Thank you for the suggestion.

Another hug—{{{{Spider Woman}}}}.
I HOPE he will get rid of the joint checking account.

Spider, I think you need to ask yourself some hard questions: #1) Will Bob ever change? #2) Does Bob WANT to change? and #3) Am I willing to continue subsidizing a man who has another woman’s name on his checking account?

The divorce agreement, yeah, yeah, he was under duress, he was trying to do what was right for the kids. Noble. But not taking 15 minutes out of his day to open up a new checking account? Which means that he is giving open access to his money…to another woman? Come on, Spider. You’re housing him and supporting him financially, emotionally and sexually!
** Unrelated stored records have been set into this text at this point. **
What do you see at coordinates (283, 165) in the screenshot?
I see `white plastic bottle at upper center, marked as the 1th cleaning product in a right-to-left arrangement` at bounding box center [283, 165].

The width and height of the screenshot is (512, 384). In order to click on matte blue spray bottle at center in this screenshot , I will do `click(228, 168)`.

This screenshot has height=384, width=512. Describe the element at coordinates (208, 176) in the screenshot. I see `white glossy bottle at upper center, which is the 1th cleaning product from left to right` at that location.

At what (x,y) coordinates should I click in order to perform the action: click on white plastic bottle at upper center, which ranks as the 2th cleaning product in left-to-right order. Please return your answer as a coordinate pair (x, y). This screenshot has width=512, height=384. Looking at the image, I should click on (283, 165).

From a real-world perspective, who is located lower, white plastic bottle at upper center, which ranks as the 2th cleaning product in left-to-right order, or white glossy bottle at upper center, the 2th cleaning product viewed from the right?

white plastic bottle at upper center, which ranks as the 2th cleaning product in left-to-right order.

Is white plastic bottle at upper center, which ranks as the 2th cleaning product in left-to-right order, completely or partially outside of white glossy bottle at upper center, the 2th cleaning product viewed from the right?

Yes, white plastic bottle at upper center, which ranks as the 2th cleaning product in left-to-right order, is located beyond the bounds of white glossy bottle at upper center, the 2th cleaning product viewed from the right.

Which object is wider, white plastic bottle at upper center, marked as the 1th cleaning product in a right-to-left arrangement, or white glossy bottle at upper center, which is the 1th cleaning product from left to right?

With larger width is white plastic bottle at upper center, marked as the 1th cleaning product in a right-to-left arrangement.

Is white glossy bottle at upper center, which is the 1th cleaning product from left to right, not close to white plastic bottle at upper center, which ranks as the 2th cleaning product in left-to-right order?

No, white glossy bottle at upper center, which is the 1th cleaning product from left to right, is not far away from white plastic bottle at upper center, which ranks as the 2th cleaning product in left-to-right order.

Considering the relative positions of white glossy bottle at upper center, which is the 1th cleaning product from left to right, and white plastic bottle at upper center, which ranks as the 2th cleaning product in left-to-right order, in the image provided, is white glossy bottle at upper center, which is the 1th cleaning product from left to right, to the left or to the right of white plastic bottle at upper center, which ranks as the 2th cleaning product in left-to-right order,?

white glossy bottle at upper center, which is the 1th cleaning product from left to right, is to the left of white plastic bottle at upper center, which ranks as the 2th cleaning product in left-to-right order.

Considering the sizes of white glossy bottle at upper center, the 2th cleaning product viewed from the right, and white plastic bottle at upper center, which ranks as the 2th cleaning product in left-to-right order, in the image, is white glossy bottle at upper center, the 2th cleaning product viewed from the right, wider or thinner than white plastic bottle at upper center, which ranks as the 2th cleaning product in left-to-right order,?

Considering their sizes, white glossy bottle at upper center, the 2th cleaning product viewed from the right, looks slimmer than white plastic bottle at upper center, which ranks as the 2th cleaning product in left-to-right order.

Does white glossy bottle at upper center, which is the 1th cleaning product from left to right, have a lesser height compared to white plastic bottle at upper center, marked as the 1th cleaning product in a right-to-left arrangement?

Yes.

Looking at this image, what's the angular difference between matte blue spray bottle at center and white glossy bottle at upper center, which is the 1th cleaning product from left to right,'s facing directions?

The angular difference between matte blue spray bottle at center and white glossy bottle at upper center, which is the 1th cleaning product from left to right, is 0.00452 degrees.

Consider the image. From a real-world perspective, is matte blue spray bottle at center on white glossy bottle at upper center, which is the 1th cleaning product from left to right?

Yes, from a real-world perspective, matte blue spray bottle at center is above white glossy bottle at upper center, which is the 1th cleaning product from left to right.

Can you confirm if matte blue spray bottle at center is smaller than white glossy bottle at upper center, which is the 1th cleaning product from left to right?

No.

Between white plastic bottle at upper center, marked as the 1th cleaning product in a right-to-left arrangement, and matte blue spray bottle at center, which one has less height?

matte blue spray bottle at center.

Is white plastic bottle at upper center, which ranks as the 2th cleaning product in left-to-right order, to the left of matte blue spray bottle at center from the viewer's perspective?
You deserve better than this.

Yes, he’s a chump for not cutting the ties to his ex. But you’re subsidizing that chump.

I intend to show Bob this thead, because sometimes guys (at least, in my experience) will not take the word of their s.o. I showed him the thread preview before I posted it, and told him I would be awaiting answers. I’ve asked him to talk to his sisters about this (they think his ex is evil) and to other people. I think if I can get him to read this thread, he will have to face up to the fact that this is not kind to me to continue to allow her to run rampant like this (it isn’t as bad as it was last year, but I want it to change faster).

And yes, I have been thinking about the fact that I am probably somewhat of a chump, also. Both Bob and I have difficulty telling people no, and probably put up with way too much abuse before we finally put an end to it.

I do love Bob very much, and that is why I am still trying to resolve all of this.